I remember flirting with The Dice Man in the 1990s – and it’s a young man’s game… Later on in life there’s much more at stake.
But maybe it’s more about how, and how much:
If the Dice Man had only had a deeper grasp of computer science, he’d have had some guidance.
‘Algorithms’ says there are three golden rules; first, from ‘Hill Climbing‘:
Even if you’re in the habit of sometimes acting on bad ideas, you should always act on good ones.
Second from the ‘Metropolis Algorithm’:
Your likelihood of following a bad idea should be inversely proportional to how bad an idea it is.

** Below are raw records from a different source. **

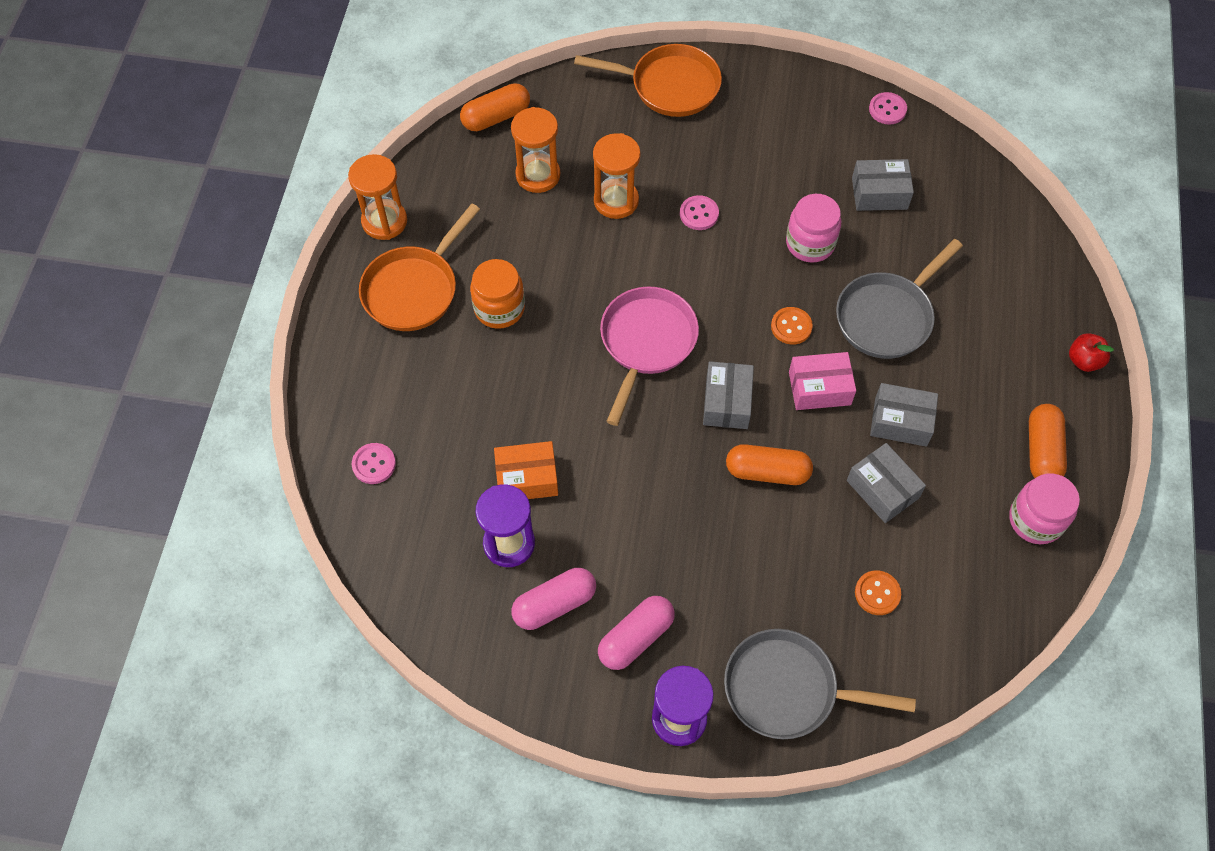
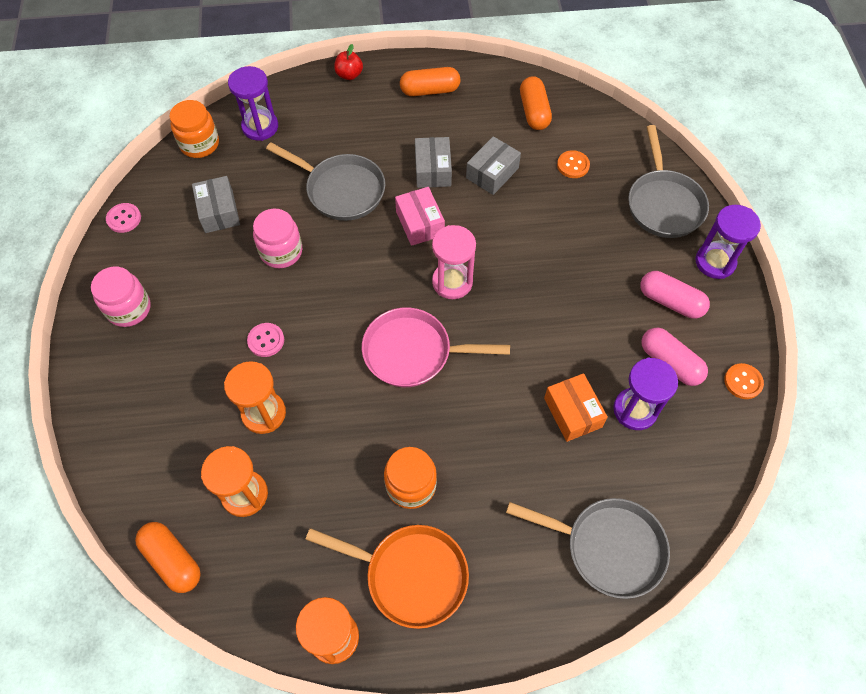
camera: 105 degrees left, 0 degrees up
pink button [352,443,396,484] -> grey pan [506,498,670,599]
orange pan [574,44,722,117] -> none
grey box [703,361,754,429] -> pink hourglass [432,225,476,299]
orange capsule [726,444,813,485] -> orange capsule moved to [520,76,552,130]
orange button [771,307,813,345] -> orange button moved to [724,363,764,399]
pink jar [1009,474,1080,544] -> pink jar moved to [91,267,151,327]
none -> orange jar [169,100,219,158]
none -> purple hourglass [228,66,278,141]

You should front-load randomness, rapidly cooling out of a totally random state, using ever less and less randomness as time goes on, lingering longest as you approach freezing. Temper yourself—literally.
And that’s that the original Dice Man did too:
Cockcroft himself apparently turned, not unlike his protagonist, to “dicing” for a time in his life, living nomadically with his family on a Mediterranean sailboat, in a kind of Brownian slow motion.
At some point, however, his annealing schedule cooled off: he settled down comfortably into a local maximum, on a lake in upstate New York.
Sometimes you need to know when you’re in a good place:
Now in his eighties, he’s still contentedly there. “Once you got somewhere you were happy,” he told the Guardian, “you’d be stupid to shake it up any further.”